What you should do: Recast every line of the records below as a Markdown table with two columns, No. and Entry, putting each line's row number in No. and the line itself in Entry. Leave out any blank lines.

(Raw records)
·····
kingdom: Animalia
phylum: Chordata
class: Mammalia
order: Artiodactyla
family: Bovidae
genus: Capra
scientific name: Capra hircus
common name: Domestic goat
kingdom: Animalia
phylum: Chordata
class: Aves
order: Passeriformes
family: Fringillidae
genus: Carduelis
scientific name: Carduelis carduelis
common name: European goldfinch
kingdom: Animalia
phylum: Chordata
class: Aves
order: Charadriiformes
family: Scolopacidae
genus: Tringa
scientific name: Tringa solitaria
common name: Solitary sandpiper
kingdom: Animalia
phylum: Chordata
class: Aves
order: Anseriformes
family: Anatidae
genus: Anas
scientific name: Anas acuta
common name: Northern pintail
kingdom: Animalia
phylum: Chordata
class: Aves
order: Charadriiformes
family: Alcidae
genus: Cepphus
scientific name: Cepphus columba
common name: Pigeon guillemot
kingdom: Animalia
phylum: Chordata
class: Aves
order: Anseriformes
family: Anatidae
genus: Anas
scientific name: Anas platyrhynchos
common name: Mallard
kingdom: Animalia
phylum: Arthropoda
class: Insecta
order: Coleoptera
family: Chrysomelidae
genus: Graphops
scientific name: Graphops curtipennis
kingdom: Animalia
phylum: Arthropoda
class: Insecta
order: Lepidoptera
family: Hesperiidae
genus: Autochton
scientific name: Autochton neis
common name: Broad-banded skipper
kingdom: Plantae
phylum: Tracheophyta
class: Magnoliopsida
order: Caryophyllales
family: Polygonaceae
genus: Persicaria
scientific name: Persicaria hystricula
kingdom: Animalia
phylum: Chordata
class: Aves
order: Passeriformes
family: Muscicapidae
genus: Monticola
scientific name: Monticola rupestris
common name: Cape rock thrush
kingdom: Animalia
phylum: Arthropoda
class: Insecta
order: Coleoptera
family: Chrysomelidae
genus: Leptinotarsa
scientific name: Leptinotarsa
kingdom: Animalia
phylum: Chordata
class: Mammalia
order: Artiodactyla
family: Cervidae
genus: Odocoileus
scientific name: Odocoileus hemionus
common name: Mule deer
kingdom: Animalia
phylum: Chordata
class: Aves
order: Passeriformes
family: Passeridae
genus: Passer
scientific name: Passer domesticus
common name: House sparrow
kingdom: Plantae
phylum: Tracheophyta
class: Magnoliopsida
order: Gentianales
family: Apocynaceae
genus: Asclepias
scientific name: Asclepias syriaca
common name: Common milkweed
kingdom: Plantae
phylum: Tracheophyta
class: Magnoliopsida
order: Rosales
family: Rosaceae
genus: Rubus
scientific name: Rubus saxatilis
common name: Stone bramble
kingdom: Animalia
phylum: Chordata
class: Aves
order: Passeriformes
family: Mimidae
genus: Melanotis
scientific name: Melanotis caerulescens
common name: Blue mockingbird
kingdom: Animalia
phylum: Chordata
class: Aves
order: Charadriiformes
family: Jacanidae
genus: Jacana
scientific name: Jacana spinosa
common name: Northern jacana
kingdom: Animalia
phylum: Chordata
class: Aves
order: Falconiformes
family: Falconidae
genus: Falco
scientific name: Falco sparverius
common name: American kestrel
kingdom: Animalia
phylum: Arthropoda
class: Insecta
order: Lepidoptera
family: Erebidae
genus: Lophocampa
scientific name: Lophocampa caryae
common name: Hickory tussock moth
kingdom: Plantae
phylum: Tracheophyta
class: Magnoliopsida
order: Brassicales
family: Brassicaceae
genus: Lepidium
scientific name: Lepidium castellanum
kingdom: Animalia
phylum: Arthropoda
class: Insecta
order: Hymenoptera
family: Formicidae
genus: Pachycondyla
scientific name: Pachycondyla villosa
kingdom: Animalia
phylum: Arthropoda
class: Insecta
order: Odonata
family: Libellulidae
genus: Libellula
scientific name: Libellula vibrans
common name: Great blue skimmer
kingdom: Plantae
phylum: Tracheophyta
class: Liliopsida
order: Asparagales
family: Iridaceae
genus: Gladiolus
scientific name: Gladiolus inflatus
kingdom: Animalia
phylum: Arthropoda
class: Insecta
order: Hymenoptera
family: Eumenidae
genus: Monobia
·····
Task solution:
| No. | Entry |
|---|---|
| 1 | kingdom: Animalia |
| 2 | phylum: Chordata |
| 3 | class: Mammalia |
| 4 | order: Artiodactyla |
| 5 | family: Bovidae |
| 6 | genus: Capra |
| 7 | scientific name: Capra hircus |
| 8 | common name: Domestic goat |
| 9 | kingdom: Animalia |
| 10 | phylum: Chordata |
| 11 | class: Aves |
| 12 | order: Passeriformes |
| 13 | family: Fringillidae |
| 14 | genus: Carduelis |
| 15 | scientific name: Carduelis carduelis |
| 16 | common name: European goldfinch |
| 17 | kingdom: Animalia |
| 18 | phylum: Chordata |
| 19 | class: Aves |
| 20 | order: Charadriiformes |
| 21 | family: Scolopacidae |
| 22 | genus: Tringa |
| 23 | scientific name: Tringa solitaria |
| 24 | common name: Solitary sandpiper |
| 25 | kingdom: Animalia |
| 26 | phylum: Chordata |
| 27 | class: Aves |
| 28 | order: Anseriformes |
| 29 | family: Anatidae |
| 30 | genus: Anas |
| 31 | scientific name: Anas acuta |
| 32 | common name: Northern pintail |
| 33 | kingdom: Animalia |
| 34 | phylum: Chordata |
| 35 | class: Aves |
| 36 | order: Charadriiformes |
| 37 | family: Alcidae |
| 38 | genus: Cepphus |
| 39 | scientific name: Cepphus columba |
| 40 | common name: Pigeon guillemot |
| 41 | kingdom: Animalia |
| 42 | phylum: Chordata |
| 43 | class: Aves |
| 44 | order: Anseriformes |
| 45 | family: Anatidae |
| 46 | genus: Anas |
| 47 | scientific name: Anas platyrhynchos |
| 48 | common name: Mallard |
| 49 | kingdom: Animalia |
| 50 | phylum: Arthropoda |
| 51 | class: Insecta |
| 52 | order: Coleoptera |
| 53 | family: Chrysomelidae |
| 54 | genus: Graphops |
| 55 | scientific name: Graphops curtipennis |
| 56 | kingdom: Animalia |
| 57 | phylum: Arthropoda |
| 58 | class: Insecta |
| 59 | order: Lepidoptera |
| 60 | family: Hesperiidae |
| 61 | genus: Autochton |
| 62 | scientific name: Autochton neis |
| 63 | common name: Broad-banded skipper |
| 64 | kingdom: Plantae |
| 65 | phylum: Tracheophyta |
| 66 | class: Magnoliopsida |
| 67 | order: Caryophyllales |
| 68 | family: Polygonaceae |
| 69 | genus: Persicaria |
| 70 | scientific name: Persicaria hystricula |
| 71 | kingdom: Animalia |
| 72 | phylum: Chordata |
| 73 | class: Aves |
| 74 | order: Passeriformes |
| 75 | family: Muscicapidae |
| 76 | genus: Monticola |
| 77 | scientific name: Monticola rupestris |
| 78 | common name: Cape rock thrush |
| 79 | kingdom: Animalia |
| 80 | phylum: Arthropoda |
| 81 | class: Insecta |
| 82 | order: Coleoptera |
| 83 | family: Chrysomelidae |
| 84 | genus: Leptinotarsa |
| 85 | scientific name: Leptinotarsa |
| 86 | kingdom: Animalia |
| 87 | phylum: Chordata |
| 88 | class: Mammalia |
| 89 | order: Artiodactyla |
| 90 | family: Cervidae |
| 91 | genus: Odocoileus |
| 92 | scientific name: Odocoileus hemionus |
| 93 | common name: Mule deer |
| 94 | kingdom: Animalia |
| 95 | phylum: Chordata |
| 96 | class: Aves |
| 97 | order: Passeriformes |
| 98 | family: Passeridae |
| 99 | genus: Passer |
| 100 | scientific name: Passer domesticus |
| 101 | common name: House sparrow |
| 102 | kingdom: Plantae |
| 103 | phylum: Tracheophyta |
| 104 | class: Magnoliopsida |
| 105 | order: Gentianales |
| 106 | family: Apocynaceae |
| 107 | genus: Asclepias |
| 108 | scientific name: Asclepias syriaca |
| 109 | common name: Common milkweed |
| 110 | kingdom: Plantae |
| 111 | phylum: Tracheophyta |
| 112 | class: Magnoliopsida |
| 113 | order: Rosales |
| 114 | family: Rosaceae |
| 115 | genus: Rubus |
| 116 | scientific name: Rubus saxatilis |
| 117 | common name: Stone bramble |
| 118 | kingdom: Animalia |
| 119 | phylum: Chordata |
| 120 | class: Aves |
| 121 | order: Passeriformes |
| 122 | family: Mimidae |
| 123 | genus: Melanotis |
| 124 | scientific name: Melanotis caerulescens |
| 125 | common name: Blue mockingbird |
| 126 | kingdom: Animalia |
| 127 | phylum: Chordata |
| 128 | class: Aves |
| 129 | order: Charadriiformes |
| 130 | family: Jacanidae |
| 131 | genus: Jacana |
| 132 | scientific name: Jacana spinosa |
| 133 | common name: Northern jacana |
| 134 | kingdom: Animalia |
| 135 | phylum: Chordata |
| 136 | class: Aves |
| 137 | order: Falconiformes |
| 138 | family: Falconidae |
| 139 | genus: Falco |
| 140 | scientific name: Falco sparverius |
| 141 | common name: American kestrel |
| 142 | kingdom: Animalia |
| 143 | phylum: Arthropoda |
| 144 | class: Insecta |
| 145 | order: Lepidoptera |
| 146 | family: Erebidae |
| 147 | genus: Lophocampa |
| 148 | scientific name: Lophocampa caryae |
| 149 | common name: Hickory tussock moth |
| 150 | kingdom: Plantae |
| 151 | phylum: Tracheophyta |
| 152 | class: Magnoliopsida |
| 153 | order: Brassicales |
| 154 | family: Brassicaceae |
| 155 | genus: Lepidium |
| 156 | scientific name: Lepidium castellanum |
| 157 | kingdom: Animalia |
| 158 | phylum: Arthropoda |
| 159 | class: Insecta |
| 160 | order: Hymenoptera |
| 161 | family: Formicidae |
| 162 | genus: Pachycondyla |
| 163 | scientific name: Pachycondyla villosa |
| 164 | kingdom: Animalia |
| 165 | phylum: Arthropoda |
| 166 | class: Insecta |
| 167 | order: Odonata |
| 168 | family: Libellulidae |
| 169 | genus: Libellula |
| 170 | scientific name: Libellula vibrans |
| 171 | common name: Great blue skimmer |
| 172 | kingdom: Plantae |
| 173 | phylum: Tracheophyta |
| 174 | class: Liliopsida |
| 175 | order: Asparagales |
| 176 | family: Iridaceae |
| 177 | genus: Gladiolus |
| 178 | scientific name: Gladiolus inflatus |
| 179 | kingdom: Animalia |
| 180 | phylum: Arthropoda |
| 181 | class: Insecta |
| 182 | order: Hymenoptera |
| 183 | family: Eumenidae |
| 184 | genus: Monobia |